To apply, just wet your eco friendly mascara wand (if you get the one from them it will be plastic, but they’ll omit it upon request) and dip into the cake.

One review cautions from getting it too wet, which makes it a little tricky to apply.  It’s not smudge proof but on the flip side, that makes it super easy to remove at night!

About Keeping It Natural

After years working in commercial cosmetics, owner Linda Hoffman decided to use her expertise to create her own all-natural small batch cosmetic company in 2011.  

It’s now become popular and excellently-reviewed.

All products are vegan and cruelty-free are made-to-order to ensure freshness.

Because she will “pack each order exactly as you wish” you can opt to forego the plastic mascara brush and get it shipped in plastic free envelopes.

Available: Etsy


Zero waste looks good on everyone, just like long lashes! Lucky for us, the two aren’t mutually exclusive. Here's a list of our favourite zero waste options Image by NudiGoods #zerowastemascara #zerowaste
Image by NudiGoods
About Nudi Goods Plastic after Mascara

Nudi Goods Raven Mascara is an all-black mascara designed to give you bold and beautiful lashes all day or night. 

And all with only five ingredients: Bentonite Clay, Activated Charcoal, Coconut Oil, Beeswax, and Shea Butter. 

This mascara is not vegan but is cruelty-free and palm-oil free.

These mascaras come in reusable metal tins with an optional applicator spoolie if you don’t already have one. Shipping is also totally plastic-free!

About Nudi Goods

Nudi Goods products exist to “take the risk for creating a new normal for our planet.” 

Other Nudi Goods goods include lip balms, mascara, highlighter sticks, and brow taming wax. 

Jaime Boddorff started the brand just a few years ago, making the first batches while working at a wildlife hospital and ocean conservation non-profit. Jaime still makes every product herself, but sometimes hires extra packing hands during busy seasons.

While not everything is certified organic, this is because  “the organic label is just that: a label, and therefore it’s not our highest priority to be able to say all our products are organic.” 

Instead of a label, Nudi prioritizes small-scale local suppliers that adhere to organic practices but often can’t afford the official certification. 

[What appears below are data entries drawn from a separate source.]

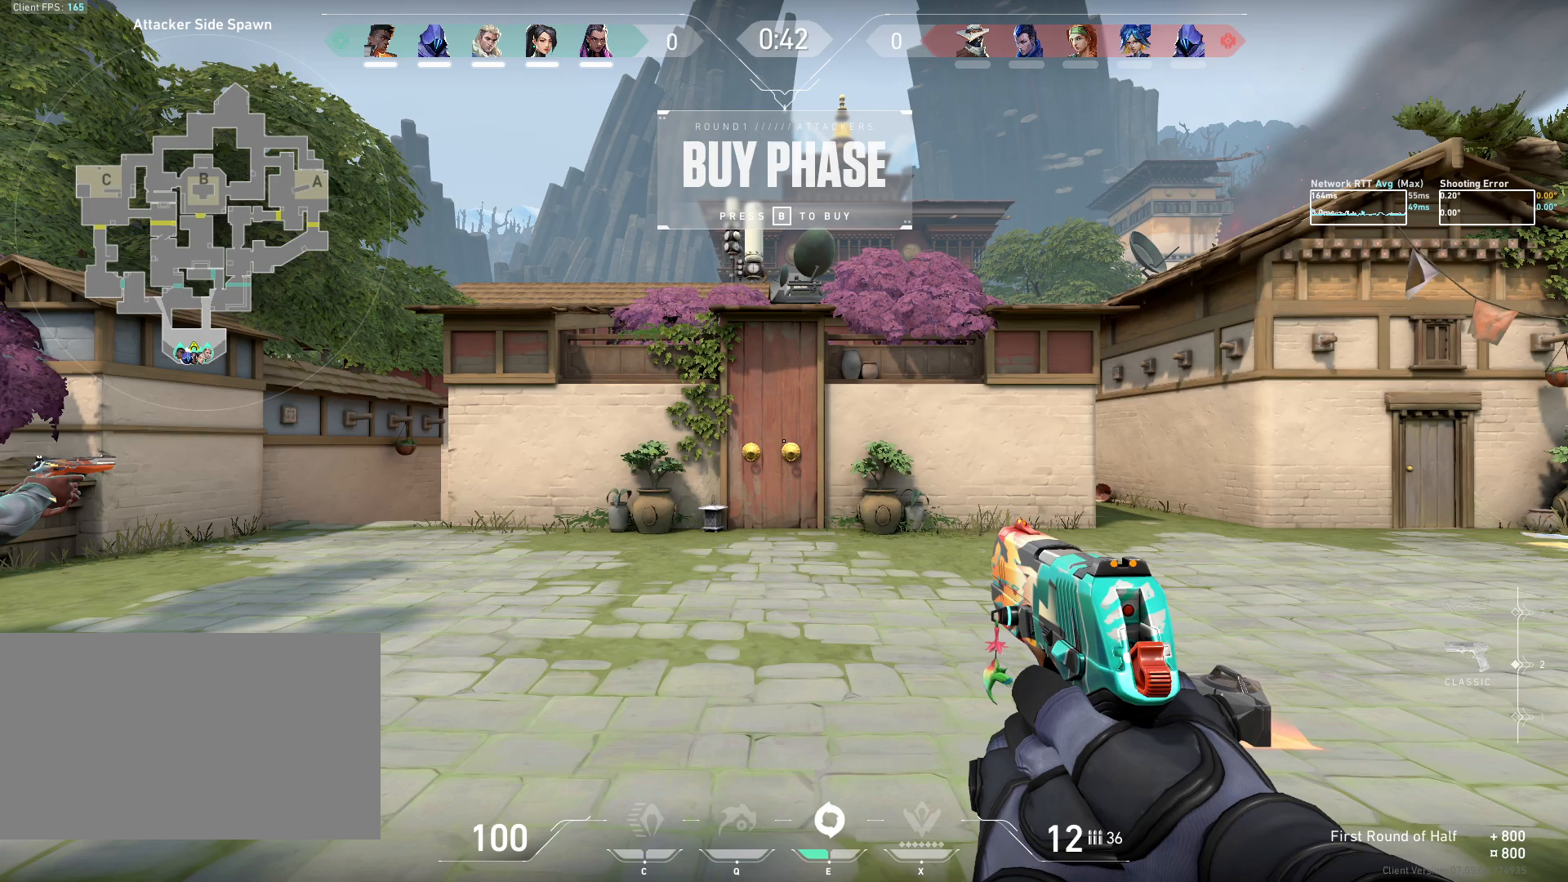
{"keys": [], "mouse": [], "events": []}
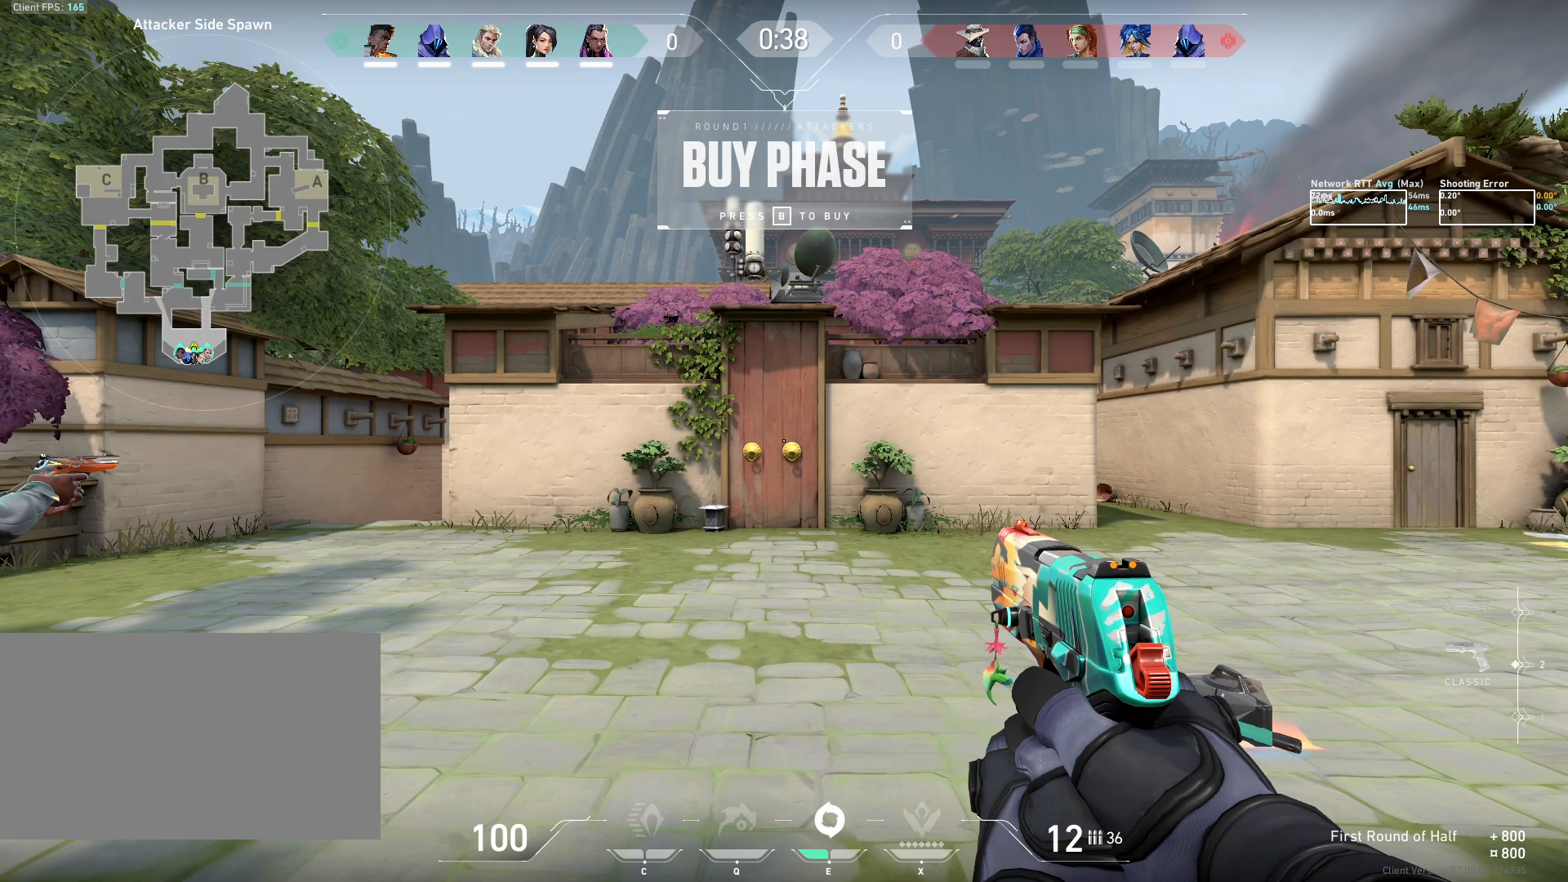
{"keys": ["shift"], "mouse": [], "events": [[267, "shift", "down"]]}
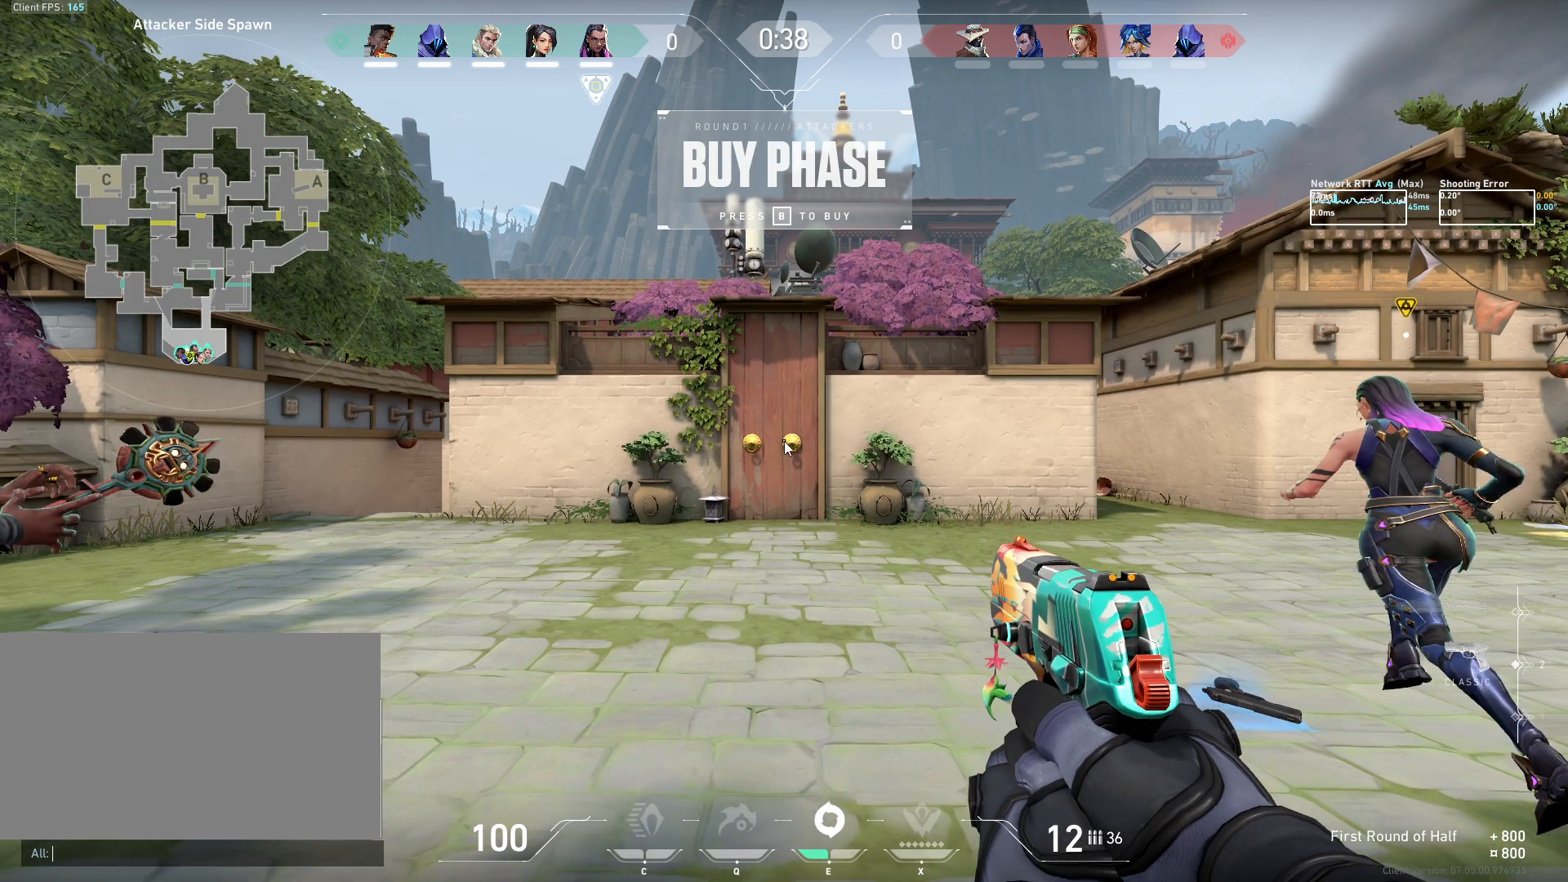
{"keys": [], "mouse": [], "events": [[150, "shift", "up"]]}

When it’s possible to source locally, Jaime uses ethical global suppliers when not. Their mineral pigments and mica in makeup in particular are from “suppliers providing a child-labor free guarantee”.  

While not a vegan brand, the reasoning for using beeswax is well thought-out:

“We want to know where our ingredients are coming from, and many vegan alternatives  are tropical plant products that come from a large supply chain where we cannot trace who is sourcing of the ingredients. This means we don’t know if laborers are paid fairly, if the sourcing is ethical, if the sourcing displaces animals in the wild or causes deforestation, among other concerns. Since our beeswax is currently sourced plastic-free and closes the waste loophole, switching to an alternative that is shipped in large plastic bags or buckets would mean moving backwards.”

She will custom make vegan products (if possible for that item) for those who are adamantly against beeswax either way. 

They recently switched beeswax suppliers, from one that didn’t provide traceable apiaries or plastic-free shipping to a fully traceable, family-run apiary.

This apiary uses cruelty-free and organic beekeeping practices, which means no hormones, chemicals, or antibiotics. They also don’t do anything that might stress the bees, like moving the hives. 

Available: Etsy


Zero waste looks good on everyone, just like long lashes! Lucky for us, the two aren’t mutually exclusive. Here's a list of our favourite zero waste options Image by Besame #zerowastemascara #zerowaste
Image by Besame

*Note: Not all products are vegan, however the mascaras are vegan

About Bésame Mascara

Bésame makes two different kinds of eco friendly mascara, aimed at capturing a vintage aesthetic: the 1920 cake and 1940 cream. 

In light of our focus on zero waste, we recommend the cake mascara.  The 1920 Cake is vegan comes in a reusable metal tin while the 1940 cream mascara comes in a plastic tube (and contains beeswax).

Inspired by the femme fatale look of the 1920s, this cruelty-free and paraben-free cake mascara is designed to give dark, defined lashes.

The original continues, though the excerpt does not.